According to the book, Bonds was inspired to use steroids after watching McGwire's 1998 home run record chase with Sammy Sosa. He began working with Greg Anderson, who would later be hired by the Giants. Anderson reportedly received the substances at issue from BALCO. He also kept meticulous records of Bonds' program; the authors report that Anderson's records indicate that Bonds took up to 20 pills a day and learned to inject himself. The book also claimed that the Giants chose not to confront Bonds about his change in physical appearance, fearing that they would alienate their star slugger, or worse from the team's standpoint, create a drug scandal immediately before the opening of their new stadium.

Bonds sued the authors and publisher of the book over its use of grand jury documents and tried to block the publishers and authors from profiting from such documents. On March 24, Judge James Warren denied the request, citing free speech protections for the authors and that the lawsuit had little chance for success. On June 12, 2006, Barry Bonds dropped his lawsuit against the authors. Michael Rains, Bonds’ attorney, stated that he dropped the lawsuit because the authors had been subpoenaed to be part of an investigation into who leaked the secret grand jury transcripts, which is what Bonds wanted all along.

On May 5, 2006, Mark Fainaru-Wada and Lance Williams were subpoenaed to testify before a federal grand jury about how they obtained Barry Bonds' leaked grand jury testimony. On May 31, 2006, the authors urged U.S. District Judge Martin Jenkins of San Francisco to excuse them from testifying. This appeal was supported by affidavits from Washington Post reporter Carl Bernstein and Mark Corallo, a former press secretary to former Attorney General John Ashcroft. On August 15, 2006, U.S. District Judge Jeffrey White ordered Fainaru-Wada and Williams to comply with their subpoenas and testify, lest they be held in contempt and incarcerated until such time as they decide to talk or if the grand jury term expires. They may also be freed from this obligation if a higher court blocks the ruling. The reporters have previously stated that they would rather go to jail than testify.

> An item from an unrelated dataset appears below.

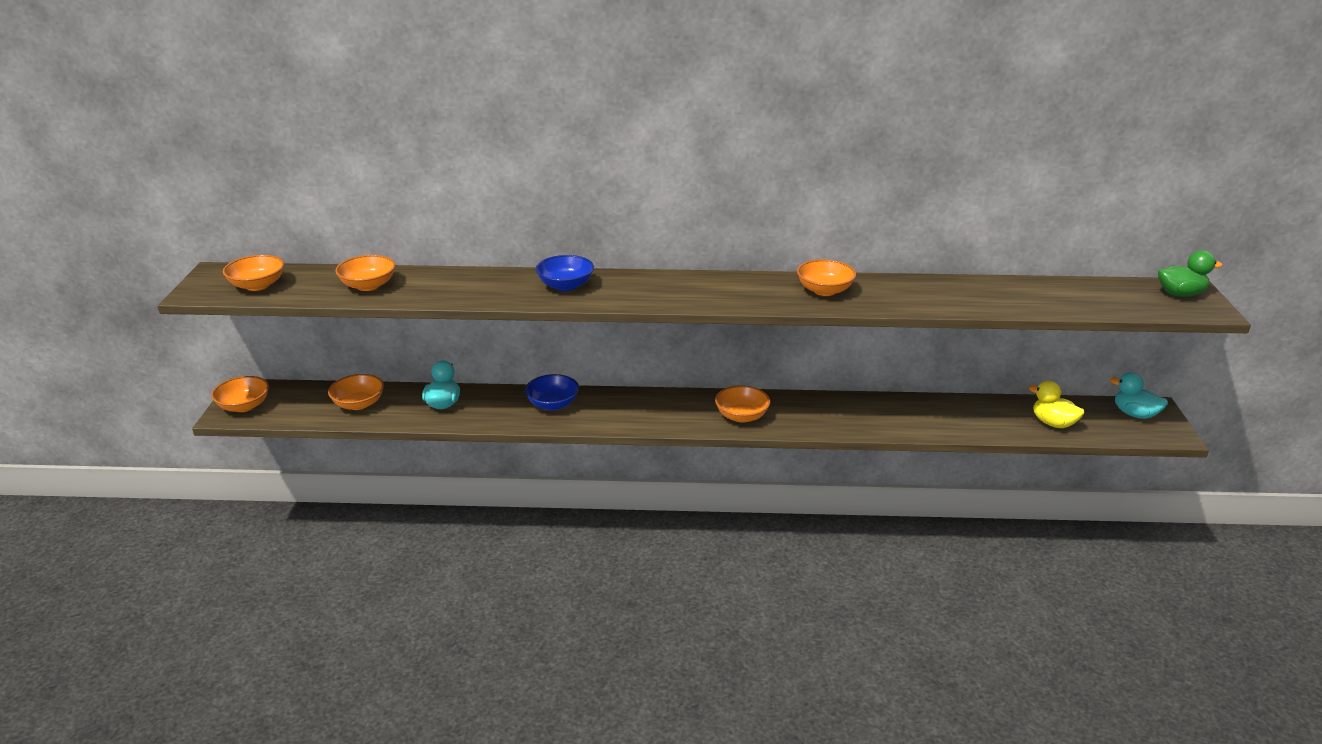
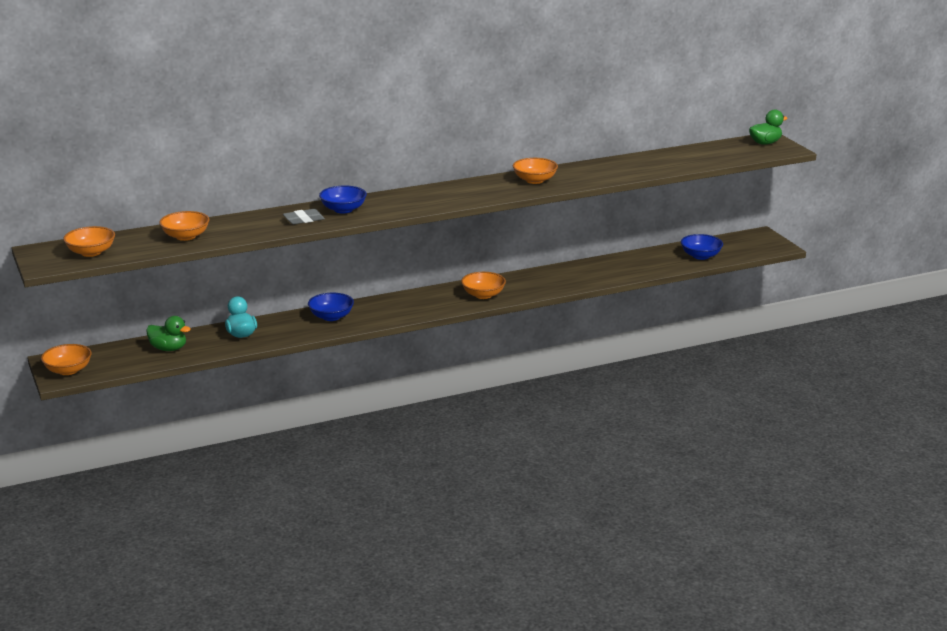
camera: 25 degrees left, 5 degrees down
(358, 404) = (168, 349): orange bowl -> green duck
(510, 290) = (303, 220): none -> grey eraser
(1053, 423) = (700, 256): yellow duck -> blue bowl
(1134, 414) = (749, 240): turquoise duck -> none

On December 21, 2006, Yahoo! Sports reported that one of Victor Conte's initial defense lawyers, Troy Ellerman, had been targeted by the FBI as a possible source of leaks to unspecified members of the media during the Barry Bonds probe.
On December 22, the Associated Press reported that the federal government filed papers on December 21 stating the two Chronicle reporters—and authors of Game of Shadows—should receive the maximum 18 months imprisonment for allegedly leaking grand jury information. On February 14, 2007, Ellerman pleaded guilty to leaking grand jury testimony. In the plea agreement, Ellerman will spend two years in jail and pay a $250,000 fine. The government also dropped their case against Williams and Fainaru-Wada.

==Critical reception==
Entertainment Weekly called the book "a shocking exposé of the seedy side of pro sports that underscores just how easy it is to cheat." The New York Times called it "devastating", writing that "the book gives the reader minutely detailed accounts of the drug regimens supposedly followed by athletes intent on beating the system."